((

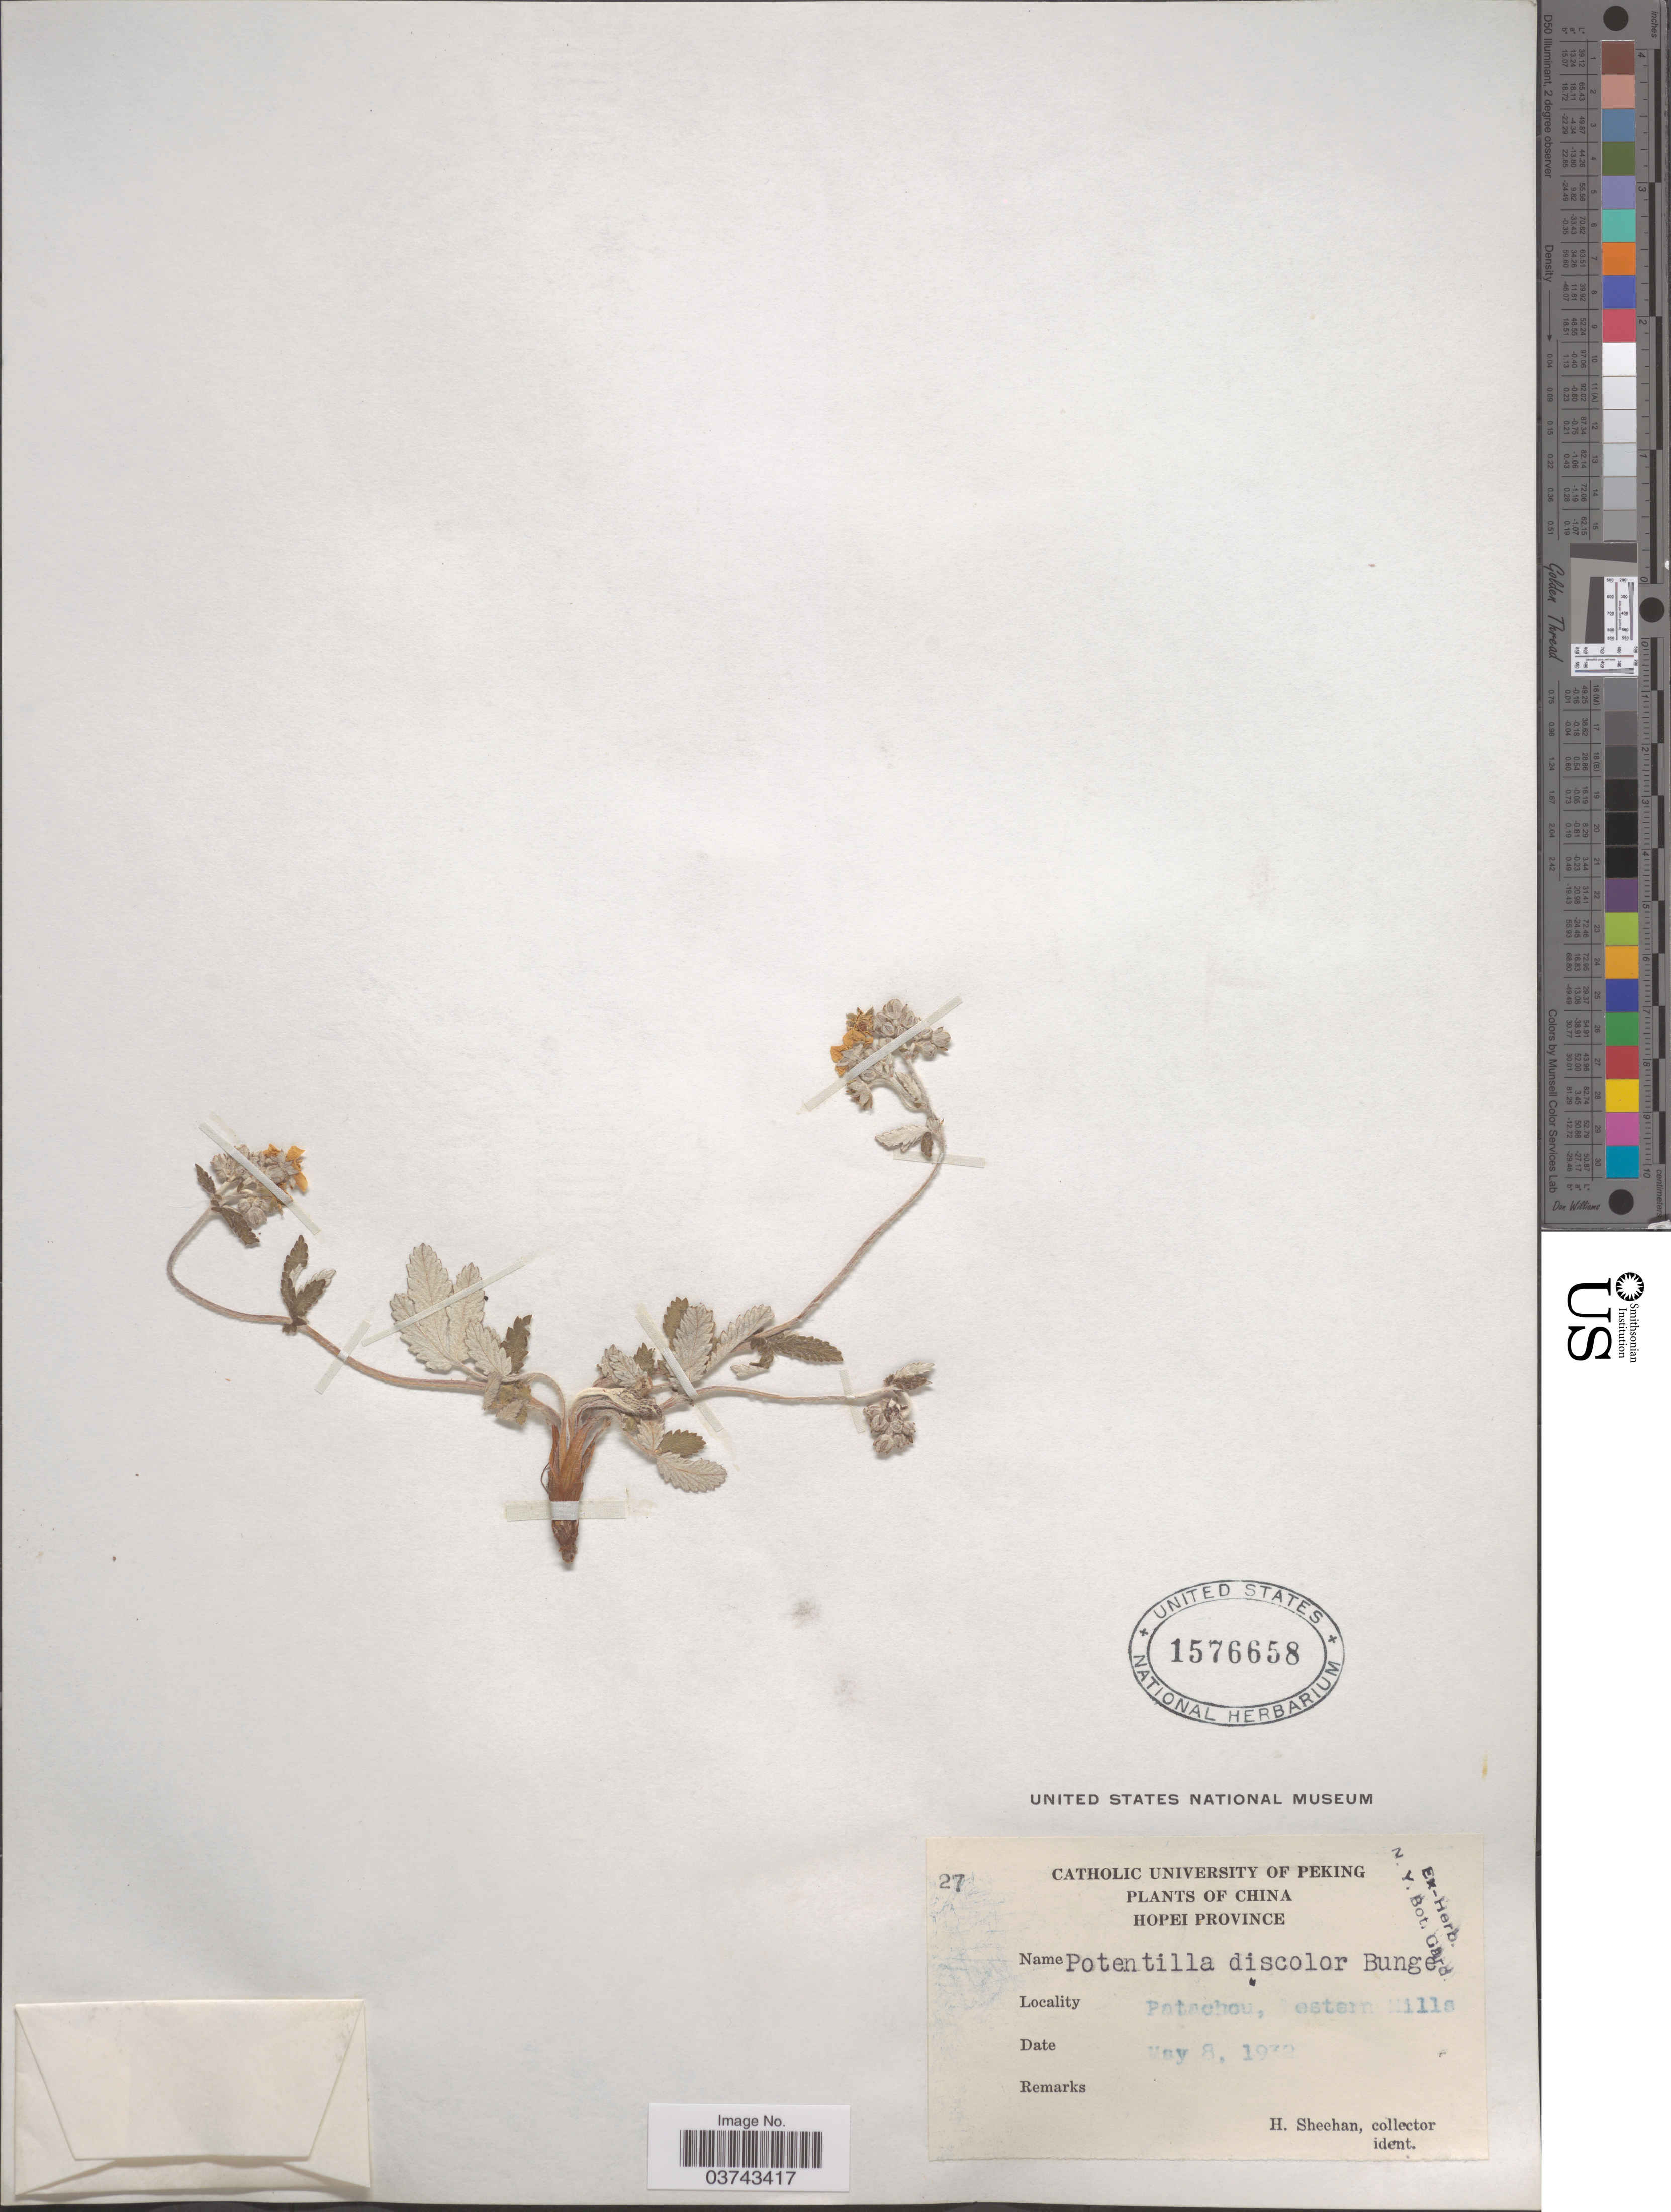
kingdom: Plantae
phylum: Tracheophyta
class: Magnoliopsida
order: Rosales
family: Rosaceae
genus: Potentilla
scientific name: Potentilla discolor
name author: Bunge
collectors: H. Sheehan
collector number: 27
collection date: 1932-05-08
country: China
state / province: Hebei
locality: Hopei Province. Patachou, [illegible text]estern Hills.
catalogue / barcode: US 1576658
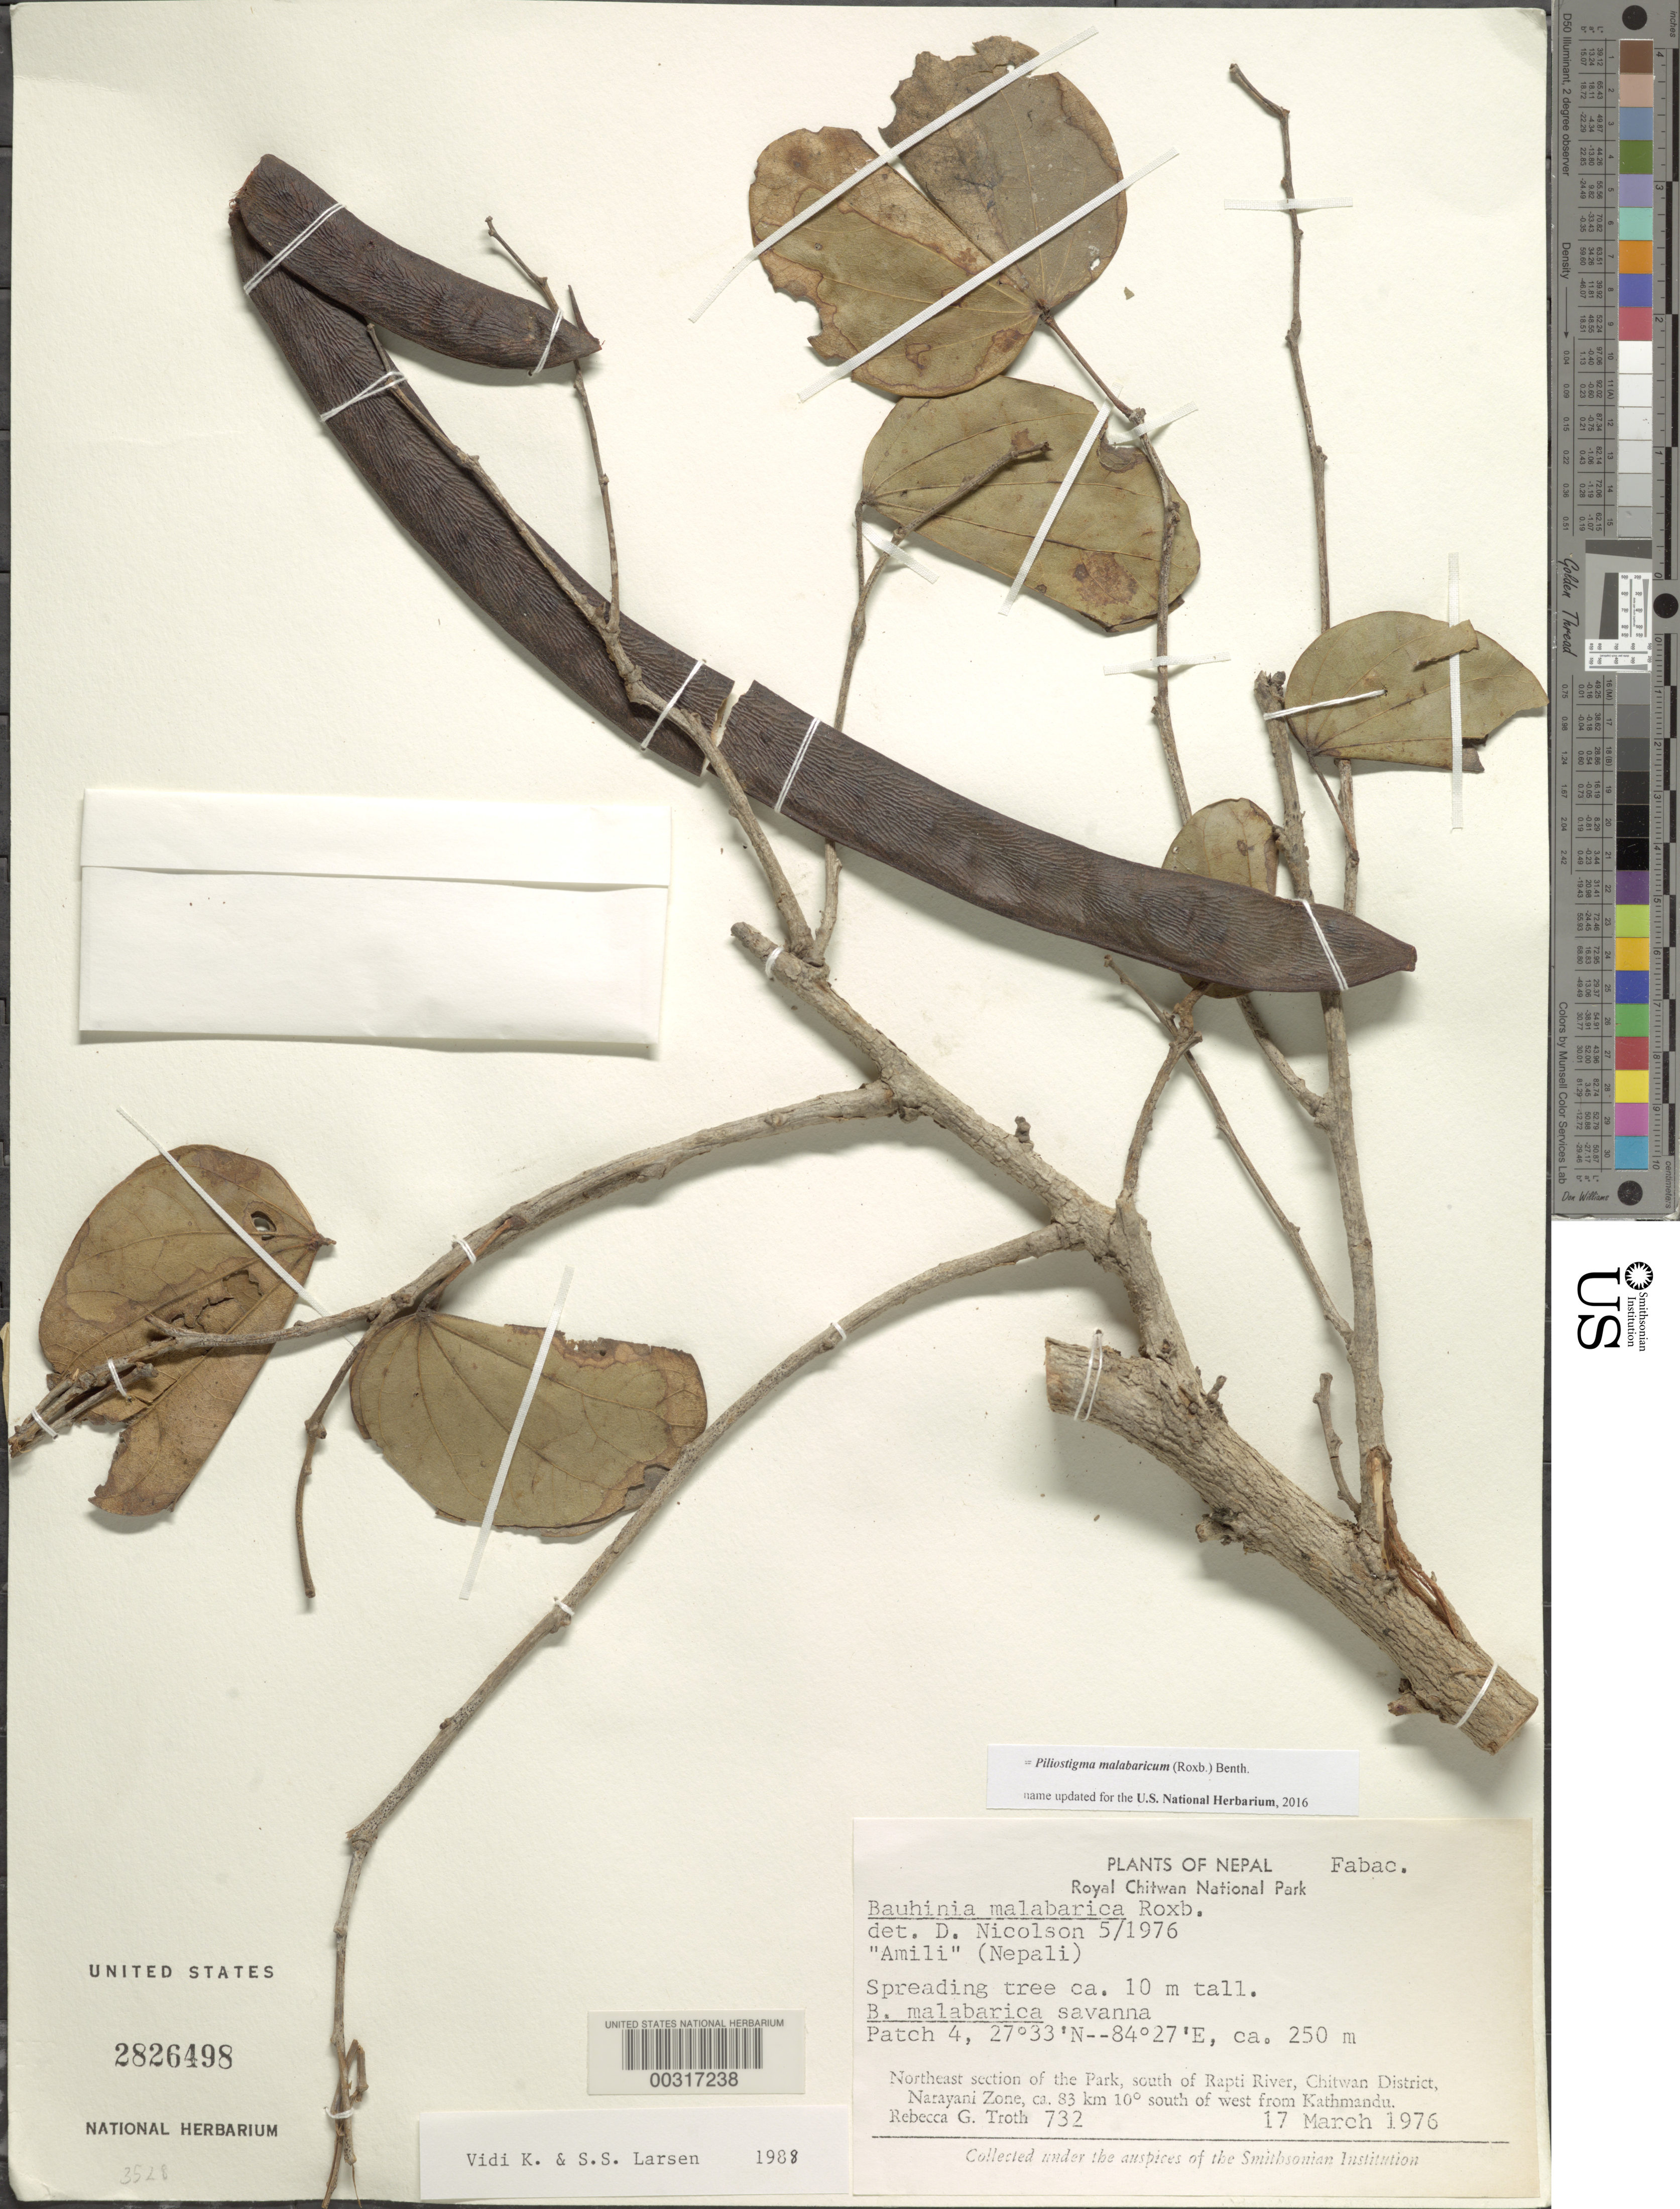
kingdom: Plantae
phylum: Tracheophyta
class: Magnoliopsida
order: Fabales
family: Fabaceae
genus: Piliostigma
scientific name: Piliostigma malabaricum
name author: (Roxb.) Benth.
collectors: R. Troth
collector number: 732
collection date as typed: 17 Mar 1976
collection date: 1976-03-17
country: Nepal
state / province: Narayani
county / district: Chitwan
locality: Ne section of the royal citwan national park, s of rapti river, ca 83 km sw from kathmandu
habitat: Savanna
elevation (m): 250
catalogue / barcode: US 2826498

))

## [Directive]
Rewrite these lines with "catalogue / barcode" renamed to "catalog number" everywhere it appears, keeping everything else the same. Leave out the pictures.

## [Exercise response]
kingdom: Plantae
phylum: Tracheophyta
class: Magnoliopsida
order: Rosales
family: Rosaceae
genus: Potentilla
scientific name: Potentilla discolor
name author: Bunge
collectors: H. Sheehan
collector number: 27
collection date: 1932-05-08
country: China
state / province: Hebei
locality: Hopei Province. Patachou, [illegible text]estern Hills.
catalog number: US 1576658
kingdom: Plantae
phylum: Tracheophyta
class: Magnoliopsida
order: Fabales
family: Fabaceae
genus: Piliostigma
scientific name: Piliostigma malabaricum
name author: (Roxb.) Benth.
collectors: R. Troth
collector number: 732
collection date as typed: 17 Mar 1976
collection date: 1976-03-17
country: Nepal
state / province: Narayani
county / district: Chitwan
locality: Ne section of the royal citwan national park, s of rapti river, ca 83 km sw from kathmandu
habitat: Savanna
elevation (m): 250
catalog number: US 2826498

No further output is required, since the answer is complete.